┌──
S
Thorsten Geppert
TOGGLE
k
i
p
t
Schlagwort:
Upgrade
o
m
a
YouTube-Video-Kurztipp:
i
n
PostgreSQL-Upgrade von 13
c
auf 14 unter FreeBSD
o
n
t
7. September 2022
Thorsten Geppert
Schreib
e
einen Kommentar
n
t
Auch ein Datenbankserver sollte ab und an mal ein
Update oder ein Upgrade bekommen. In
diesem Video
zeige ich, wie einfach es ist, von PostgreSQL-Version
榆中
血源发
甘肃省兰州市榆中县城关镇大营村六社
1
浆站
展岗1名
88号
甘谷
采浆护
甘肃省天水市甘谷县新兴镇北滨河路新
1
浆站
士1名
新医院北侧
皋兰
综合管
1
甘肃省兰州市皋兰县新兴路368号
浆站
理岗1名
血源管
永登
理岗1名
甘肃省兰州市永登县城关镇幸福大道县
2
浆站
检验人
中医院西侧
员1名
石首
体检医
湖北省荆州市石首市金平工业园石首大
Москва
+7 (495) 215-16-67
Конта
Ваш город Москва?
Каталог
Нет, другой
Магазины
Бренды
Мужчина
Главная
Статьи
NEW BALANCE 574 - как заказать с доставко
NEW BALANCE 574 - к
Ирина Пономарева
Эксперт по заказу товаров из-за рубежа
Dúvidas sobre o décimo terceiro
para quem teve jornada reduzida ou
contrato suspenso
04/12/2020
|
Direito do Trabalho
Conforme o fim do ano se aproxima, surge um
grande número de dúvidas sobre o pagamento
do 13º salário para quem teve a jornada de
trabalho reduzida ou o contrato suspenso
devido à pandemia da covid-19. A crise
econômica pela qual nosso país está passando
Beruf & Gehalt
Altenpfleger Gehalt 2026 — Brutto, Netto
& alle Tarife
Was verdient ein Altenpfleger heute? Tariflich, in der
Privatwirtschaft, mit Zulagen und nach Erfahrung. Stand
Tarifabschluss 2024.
└──
YOUR OBJECTIVE: Retype the lines of the material from the one containing "Ирина Пономарева" through the last line, exactly, and give no other lines.

EXERCISE SOLUTION:
Ирина Пономарева
Эксперт по заказу товаров из-за рубежа
Dúvidas sobre o décimo terceiro
para quem teve jornada reduzida ou
contrato suspenso
04/12/2020
|
Direito do Trabalho
Conforme o fim do ano se aproxima, surge um
grande número de dúvidas sobre o pagamento
do 13º salário para quem teve a jornada de
trabalho reduzida ou o contrato suspenso
devido à pandemia da covid-19. A crise
econômica pela qual nosso país está passando
Beruf & Gehalt
Altenpfleger Gehalt 2026 — Brutto, Netto
& alle Tarife
Was verdient ein Altenpfleger heute? Tariflich, in der
Privatwirtschaft, mit Zulagen und nach Erfahrung. Stand
Tarifabschluss 2024.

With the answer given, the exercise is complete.